PASSAGE SHOWN —
Segment Open

Oh my lord..... I threw a party at my brother's garage on June 18th, with 40+ people invited, and free liquor as well.... But the party and aftermath put me in a world of hurt. Here's the partially embarassing story. To start with, i went out the night before, and henseforth, only got 2 hours of sleep, I also hadn't ate all day. 2 things that make drinking a dangerous exercise. The party was to start at 8 pm, but my cousins and his friends (All 16ish) came at 7:30. That was fine, BUT they wasted no time in having me play drinking games with them... I don't pace myself well when drinking, and by the time a batch of my Wal mart co workers showed up at 8:30 I was "buzzed". Over the next 3 hours More and more people filtered in, I was dancing with the girls....chugging beers and shots with the boys.....and getting really messed up. (Downing a half pitcher of beer in 30 seconds will do that to ya) By the time my buddy Matt came at 10:30, I was already kind of zoning out, and with 30+ people there, the host shouldn't be bombed out of his mind.

Segment Closed

DATASET EXTRACT —
Segment Open

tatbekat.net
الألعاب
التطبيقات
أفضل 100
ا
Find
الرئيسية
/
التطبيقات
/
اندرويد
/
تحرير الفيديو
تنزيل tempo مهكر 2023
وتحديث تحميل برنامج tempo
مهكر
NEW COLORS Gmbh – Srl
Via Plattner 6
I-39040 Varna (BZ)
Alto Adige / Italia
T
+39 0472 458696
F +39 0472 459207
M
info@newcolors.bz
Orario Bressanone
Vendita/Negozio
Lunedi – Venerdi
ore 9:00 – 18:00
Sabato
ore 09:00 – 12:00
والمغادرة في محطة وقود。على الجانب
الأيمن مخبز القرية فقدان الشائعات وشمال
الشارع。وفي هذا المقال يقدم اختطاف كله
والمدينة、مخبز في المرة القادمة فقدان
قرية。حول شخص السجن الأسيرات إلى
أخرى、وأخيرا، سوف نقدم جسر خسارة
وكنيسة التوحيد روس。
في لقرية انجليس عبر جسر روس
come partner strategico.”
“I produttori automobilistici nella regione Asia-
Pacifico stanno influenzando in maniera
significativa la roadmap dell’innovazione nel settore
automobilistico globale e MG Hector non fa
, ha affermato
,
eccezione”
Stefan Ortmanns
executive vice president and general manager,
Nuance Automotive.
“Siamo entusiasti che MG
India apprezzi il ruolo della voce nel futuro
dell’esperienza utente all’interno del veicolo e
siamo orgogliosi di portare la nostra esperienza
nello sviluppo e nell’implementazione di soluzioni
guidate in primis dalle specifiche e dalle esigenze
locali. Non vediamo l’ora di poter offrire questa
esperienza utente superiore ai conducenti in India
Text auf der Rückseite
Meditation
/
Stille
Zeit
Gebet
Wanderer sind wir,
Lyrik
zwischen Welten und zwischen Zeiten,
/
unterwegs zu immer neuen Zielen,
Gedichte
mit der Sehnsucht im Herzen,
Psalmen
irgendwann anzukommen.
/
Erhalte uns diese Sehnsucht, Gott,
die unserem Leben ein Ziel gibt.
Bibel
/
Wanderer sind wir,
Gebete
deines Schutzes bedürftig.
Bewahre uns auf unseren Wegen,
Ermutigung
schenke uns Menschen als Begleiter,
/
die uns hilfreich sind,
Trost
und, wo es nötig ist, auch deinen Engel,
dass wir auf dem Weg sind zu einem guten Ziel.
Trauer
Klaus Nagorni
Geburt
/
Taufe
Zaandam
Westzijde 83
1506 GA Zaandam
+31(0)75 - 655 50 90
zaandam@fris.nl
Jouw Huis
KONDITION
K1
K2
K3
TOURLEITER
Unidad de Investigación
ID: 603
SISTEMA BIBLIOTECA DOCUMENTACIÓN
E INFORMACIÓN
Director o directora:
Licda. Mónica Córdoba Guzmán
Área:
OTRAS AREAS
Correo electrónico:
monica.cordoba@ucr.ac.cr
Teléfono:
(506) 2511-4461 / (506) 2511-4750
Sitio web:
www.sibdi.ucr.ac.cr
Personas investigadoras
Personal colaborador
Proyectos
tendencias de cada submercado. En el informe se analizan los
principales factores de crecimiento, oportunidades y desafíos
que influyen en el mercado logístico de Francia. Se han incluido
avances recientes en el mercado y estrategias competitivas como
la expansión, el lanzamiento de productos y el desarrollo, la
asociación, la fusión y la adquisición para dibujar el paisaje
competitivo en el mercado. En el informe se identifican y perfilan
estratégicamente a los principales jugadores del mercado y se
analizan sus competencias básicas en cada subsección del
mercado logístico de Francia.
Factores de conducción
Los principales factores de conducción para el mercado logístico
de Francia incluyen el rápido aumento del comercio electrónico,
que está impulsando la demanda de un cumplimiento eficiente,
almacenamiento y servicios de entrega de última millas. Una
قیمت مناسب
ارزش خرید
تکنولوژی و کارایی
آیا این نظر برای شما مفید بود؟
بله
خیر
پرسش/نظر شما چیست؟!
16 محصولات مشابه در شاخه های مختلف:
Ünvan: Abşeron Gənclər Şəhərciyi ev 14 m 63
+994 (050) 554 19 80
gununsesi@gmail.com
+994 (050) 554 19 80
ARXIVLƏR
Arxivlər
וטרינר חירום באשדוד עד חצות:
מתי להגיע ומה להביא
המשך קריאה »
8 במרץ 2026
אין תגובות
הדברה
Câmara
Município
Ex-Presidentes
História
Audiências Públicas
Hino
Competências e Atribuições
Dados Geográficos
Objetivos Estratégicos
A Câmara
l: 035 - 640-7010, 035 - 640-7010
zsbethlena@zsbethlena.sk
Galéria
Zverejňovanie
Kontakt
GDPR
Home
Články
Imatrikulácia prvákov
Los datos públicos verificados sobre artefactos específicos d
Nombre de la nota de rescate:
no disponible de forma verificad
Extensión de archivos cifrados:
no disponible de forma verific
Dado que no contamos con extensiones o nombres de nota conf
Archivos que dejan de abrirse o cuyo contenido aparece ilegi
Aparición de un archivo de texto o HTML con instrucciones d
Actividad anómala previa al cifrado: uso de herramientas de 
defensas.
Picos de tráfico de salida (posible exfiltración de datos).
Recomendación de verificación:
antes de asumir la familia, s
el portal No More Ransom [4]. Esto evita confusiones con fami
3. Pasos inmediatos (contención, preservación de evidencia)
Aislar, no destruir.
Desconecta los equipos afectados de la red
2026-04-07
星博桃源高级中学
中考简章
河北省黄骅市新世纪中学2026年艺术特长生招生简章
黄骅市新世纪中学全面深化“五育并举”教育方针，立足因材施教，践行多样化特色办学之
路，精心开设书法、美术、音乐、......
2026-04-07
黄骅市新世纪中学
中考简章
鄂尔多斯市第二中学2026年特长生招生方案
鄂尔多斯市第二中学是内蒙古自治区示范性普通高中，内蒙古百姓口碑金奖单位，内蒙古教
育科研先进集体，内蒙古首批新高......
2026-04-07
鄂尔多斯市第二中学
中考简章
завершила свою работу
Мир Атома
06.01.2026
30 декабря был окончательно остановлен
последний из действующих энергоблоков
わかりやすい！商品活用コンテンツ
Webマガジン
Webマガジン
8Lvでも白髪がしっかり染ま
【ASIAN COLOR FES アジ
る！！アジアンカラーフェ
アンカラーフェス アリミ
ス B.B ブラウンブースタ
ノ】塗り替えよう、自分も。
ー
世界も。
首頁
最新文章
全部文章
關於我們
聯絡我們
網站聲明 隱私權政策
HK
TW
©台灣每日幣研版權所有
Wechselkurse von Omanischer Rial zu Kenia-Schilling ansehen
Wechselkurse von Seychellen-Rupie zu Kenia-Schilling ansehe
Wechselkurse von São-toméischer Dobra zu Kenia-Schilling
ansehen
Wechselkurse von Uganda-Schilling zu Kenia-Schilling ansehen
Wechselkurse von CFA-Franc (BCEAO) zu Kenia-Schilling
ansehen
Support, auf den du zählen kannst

Segment Closed

Extend the story about the garage party, starting right after its final sentence.

 

Sometime around 11:30 I was incapable of functioning....my brother called it a "coma" . He sat me down on a picnic table so I could clear the cobwebs....but I fell over. At this point, 2 of my cousins trying carrying me in the house.....They were drunk as well, and I'm a big guy, so I ended up falling over slicing up my leg and chest on the cement. Then they accidently dropped me head first on a cinder block (I have a nice lump on the back of my head), at that point my brother apparently came over and chewed them out. He then dragged me up stairs and stuck me on the couch. 15 or so people came to the party after I was KO'd, so I'm sure my co workers will heckle me about that on Monday. I feel pretty bad about being the first one out.....but it gets worse!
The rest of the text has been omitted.